What’s so bad about JP? In the first flashback, it’s honestly impressive how efficiently the show establishes him as an asshole. In just a few lines over Christmas dinner, he covers racism, misogyny, and fat-shaming. But as we move forward, we see that this isn’t your sister’s textbook obnoxious boyfriend. John Paul is a calculated, prolonged abuser, hellbent on controlling his wife and daughter and driving a wedge between them and their strong sisterhood. He gaslights, sabotages, demeans, and violates them every chance he gets, and Claes Bang infuses John Paul with such an identifiable monstrosity that any time he’s onscreen, we get a sick feeling in our stomachs. What low will this creep stoop to next?
Each sister has lost something at the hands of JP, but they’re most worried about the ways in which he’s sucking the life from Grace. It’s Bibi who cracks first, recruiting Eva to “give nature a helping hand” and engineer an accidental death for their brother-in-law. Alas, these women are not skilled murderers, and their attempts do not always unfold how they planned. At one point, someone jokes that they’d have an easier time killing the Roadrunner, and it’s a frustration the viewer comes to share: As the sisters go in circles on how to get rid of JP, there’s an element of, “Can this guy just die already?”
Because we know he does eventually die, the tension in the show comes from the insurance agents, a pair of brothers, and their desperation to unearth what really happened to JP (although, honestly, the man is so vile that there is a distinct possibility that someone besides the sisters finished the job). The younger brother, Matt (Daryl McCormack), falls for the youngest sister, Becka, before they each know who the other is. It’s one of the few moments in the show that made us narrow our eyes. One coincidence to bring Matt and Becka together is permissible, but two just feels lazy.

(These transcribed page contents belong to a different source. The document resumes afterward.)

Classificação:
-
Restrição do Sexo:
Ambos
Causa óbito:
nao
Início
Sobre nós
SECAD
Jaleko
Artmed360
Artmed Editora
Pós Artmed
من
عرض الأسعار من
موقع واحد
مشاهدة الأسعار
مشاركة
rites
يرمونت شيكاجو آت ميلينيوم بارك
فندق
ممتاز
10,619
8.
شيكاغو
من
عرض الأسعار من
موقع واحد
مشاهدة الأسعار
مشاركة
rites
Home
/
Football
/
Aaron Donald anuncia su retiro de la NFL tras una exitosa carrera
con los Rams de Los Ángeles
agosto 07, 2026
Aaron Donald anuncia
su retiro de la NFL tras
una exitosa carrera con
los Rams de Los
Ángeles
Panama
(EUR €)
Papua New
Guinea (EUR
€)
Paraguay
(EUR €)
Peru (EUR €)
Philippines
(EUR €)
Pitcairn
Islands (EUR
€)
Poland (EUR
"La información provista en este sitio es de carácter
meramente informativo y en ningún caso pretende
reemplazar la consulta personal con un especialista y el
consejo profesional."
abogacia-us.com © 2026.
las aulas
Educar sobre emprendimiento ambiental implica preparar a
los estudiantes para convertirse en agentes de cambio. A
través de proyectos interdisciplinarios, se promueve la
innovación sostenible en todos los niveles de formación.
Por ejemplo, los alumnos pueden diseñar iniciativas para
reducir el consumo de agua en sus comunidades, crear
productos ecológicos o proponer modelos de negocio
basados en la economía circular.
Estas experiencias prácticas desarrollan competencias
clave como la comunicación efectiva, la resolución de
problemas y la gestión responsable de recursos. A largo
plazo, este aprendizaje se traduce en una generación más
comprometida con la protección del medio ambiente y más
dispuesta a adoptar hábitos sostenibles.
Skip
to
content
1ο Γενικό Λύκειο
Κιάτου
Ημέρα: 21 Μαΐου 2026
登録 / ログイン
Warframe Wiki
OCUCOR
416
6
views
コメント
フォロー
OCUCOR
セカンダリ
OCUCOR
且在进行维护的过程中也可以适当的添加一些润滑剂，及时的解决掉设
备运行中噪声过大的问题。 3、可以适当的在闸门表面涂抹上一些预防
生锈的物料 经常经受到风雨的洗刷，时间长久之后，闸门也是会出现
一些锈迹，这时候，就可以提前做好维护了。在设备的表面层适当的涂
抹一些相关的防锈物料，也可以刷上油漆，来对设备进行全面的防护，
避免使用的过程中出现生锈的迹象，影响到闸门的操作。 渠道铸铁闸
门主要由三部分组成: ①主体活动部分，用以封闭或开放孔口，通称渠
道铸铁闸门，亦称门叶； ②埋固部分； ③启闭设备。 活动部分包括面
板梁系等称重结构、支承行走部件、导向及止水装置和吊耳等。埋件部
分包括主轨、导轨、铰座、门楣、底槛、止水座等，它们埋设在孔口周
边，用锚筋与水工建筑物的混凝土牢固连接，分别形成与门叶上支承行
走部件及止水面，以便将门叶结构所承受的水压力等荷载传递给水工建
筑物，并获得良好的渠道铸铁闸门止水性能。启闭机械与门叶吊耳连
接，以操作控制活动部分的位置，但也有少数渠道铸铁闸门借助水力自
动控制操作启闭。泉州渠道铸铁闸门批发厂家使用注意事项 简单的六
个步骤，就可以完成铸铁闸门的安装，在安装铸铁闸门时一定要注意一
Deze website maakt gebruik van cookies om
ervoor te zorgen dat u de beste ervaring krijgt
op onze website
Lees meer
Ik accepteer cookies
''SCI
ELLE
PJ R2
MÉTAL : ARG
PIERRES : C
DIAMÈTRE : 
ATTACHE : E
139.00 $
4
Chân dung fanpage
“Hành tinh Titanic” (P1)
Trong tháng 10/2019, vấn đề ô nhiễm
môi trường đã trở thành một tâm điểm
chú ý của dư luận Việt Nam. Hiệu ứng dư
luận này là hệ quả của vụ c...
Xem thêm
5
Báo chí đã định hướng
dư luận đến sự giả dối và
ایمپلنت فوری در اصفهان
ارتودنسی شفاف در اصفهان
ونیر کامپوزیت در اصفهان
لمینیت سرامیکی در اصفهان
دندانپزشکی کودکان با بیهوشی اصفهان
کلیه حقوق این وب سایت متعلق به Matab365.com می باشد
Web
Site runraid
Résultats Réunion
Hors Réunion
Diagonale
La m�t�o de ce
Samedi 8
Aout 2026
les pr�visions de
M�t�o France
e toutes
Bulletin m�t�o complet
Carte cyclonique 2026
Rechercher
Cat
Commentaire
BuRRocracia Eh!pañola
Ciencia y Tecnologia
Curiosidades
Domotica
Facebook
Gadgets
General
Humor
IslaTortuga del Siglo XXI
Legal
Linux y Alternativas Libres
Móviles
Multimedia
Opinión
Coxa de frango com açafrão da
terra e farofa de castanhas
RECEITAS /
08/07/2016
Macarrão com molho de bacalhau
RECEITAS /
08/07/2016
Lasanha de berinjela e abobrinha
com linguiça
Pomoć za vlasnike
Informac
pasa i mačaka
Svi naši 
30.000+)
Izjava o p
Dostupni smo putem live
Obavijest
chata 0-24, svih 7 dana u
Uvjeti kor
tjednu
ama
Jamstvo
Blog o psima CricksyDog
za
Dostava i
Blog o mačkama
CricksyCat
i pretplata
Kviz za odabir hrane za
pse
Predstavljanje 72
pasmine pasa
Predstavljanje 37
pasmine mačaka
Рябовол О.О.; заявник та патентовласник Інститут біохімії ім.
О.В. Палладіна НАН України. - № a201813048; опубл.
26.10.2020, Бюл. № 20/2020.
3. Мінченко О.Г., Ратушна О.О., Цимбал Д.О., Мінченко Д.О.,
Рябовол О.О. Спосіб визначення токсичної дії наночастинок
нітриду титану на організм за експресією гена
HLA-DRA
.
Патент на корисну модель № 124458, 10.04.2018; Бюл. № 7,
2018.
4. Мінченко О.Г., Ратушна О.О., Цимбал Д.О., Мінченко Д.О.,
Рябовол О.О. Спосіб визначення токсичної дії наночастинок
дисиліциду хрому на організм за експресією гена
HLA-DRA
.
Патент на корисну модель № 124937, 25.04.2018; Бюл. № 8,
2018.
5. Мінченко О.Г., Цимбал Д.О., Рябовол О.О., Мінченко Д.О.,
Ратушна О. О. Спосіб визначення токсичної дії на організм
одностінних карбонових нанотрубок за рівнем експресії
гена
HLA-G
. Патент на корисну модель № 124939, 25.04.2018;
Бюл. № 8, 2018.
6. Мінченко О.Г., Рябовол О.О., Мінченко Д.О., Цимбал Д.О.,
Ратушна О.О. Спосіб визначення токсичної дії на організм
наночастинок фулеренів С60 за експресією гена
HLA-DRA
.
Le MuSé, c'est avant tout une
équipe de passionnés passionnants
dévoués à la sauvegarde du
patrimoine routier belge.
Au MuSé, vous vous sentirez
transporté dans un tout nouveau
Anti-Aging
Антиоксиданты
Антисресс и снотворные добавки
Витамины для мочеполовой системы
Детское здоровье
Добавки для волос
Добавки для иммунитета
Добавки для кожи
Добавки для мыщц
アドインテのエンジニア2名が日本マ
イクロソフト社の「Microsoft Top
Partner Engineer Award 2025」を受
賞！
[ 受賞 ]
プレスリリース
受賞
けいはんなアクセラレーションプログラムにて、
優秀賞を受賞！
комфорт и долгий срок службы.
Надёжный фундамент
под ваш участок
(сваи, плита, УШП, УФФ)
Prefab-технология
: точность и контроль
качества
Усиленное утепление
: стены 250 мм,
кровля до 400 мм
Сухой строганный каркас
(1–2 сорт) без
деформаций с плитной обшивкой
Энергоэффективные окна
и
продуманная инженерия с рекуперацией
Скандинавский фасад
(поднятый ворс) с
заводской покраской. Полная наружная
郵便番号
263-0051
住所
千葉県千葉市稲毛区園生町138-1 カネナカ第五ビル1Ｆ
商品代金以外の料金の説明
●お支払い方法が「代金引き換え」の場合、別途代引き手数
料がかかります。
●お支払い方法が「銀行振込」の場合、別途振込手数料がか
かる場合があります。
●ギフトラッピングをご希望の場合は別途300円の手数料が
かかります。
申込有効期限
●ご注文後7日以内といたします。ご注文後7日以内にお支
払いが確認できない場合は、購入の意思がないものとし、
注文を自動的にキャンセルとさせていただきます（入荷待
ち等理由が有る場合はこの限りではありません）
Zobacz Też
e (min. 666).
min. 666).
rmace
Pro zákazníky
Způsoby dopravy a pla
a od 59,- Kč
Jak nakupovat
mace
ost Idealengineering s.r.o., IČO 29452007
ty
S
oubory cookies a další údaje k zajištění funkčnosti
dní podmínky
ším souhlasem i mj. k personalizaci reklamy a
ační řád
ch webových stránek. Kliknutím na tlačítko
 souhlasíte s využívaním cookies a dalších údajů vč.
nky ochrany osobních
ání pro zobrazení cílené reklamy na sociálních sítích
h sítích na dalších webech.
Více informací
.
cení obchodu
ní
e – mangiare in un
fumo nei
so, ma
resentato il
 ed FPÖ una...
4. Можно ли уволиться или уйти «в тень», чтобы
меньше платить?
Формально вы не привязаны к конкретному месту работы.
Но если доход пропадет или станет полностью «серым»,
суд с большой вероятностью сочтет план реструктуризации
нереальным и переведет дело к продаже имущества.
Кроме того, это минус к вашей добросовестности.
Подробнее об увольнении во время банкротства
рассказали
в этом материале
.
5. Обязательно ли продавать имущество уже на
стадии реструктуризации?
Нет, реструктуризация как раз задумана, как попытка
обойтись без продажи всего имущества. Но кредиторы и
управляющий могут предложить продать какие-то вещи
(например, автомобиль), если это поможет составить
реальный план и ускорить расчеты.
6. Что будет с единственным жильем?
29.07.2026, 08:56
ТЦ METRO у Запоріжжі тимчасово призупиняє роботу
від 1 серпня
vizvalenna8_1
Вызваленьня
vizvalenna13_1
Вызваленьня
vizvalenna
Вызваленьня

Quibbles aside, the show is a rush of dark wit and fierce familial love. Horgan is the second eldest of five children herself, and there is a familiarity to the way the sisters fight and protect and criticize and cherish each other. They break each other apart and then stoop to pick up the pieces all in the same scene. The show doesn’t shy away from its name, committing to demonstrating the ways in which the sisters are “bad”—but there’s never a moment you aren’t on their side.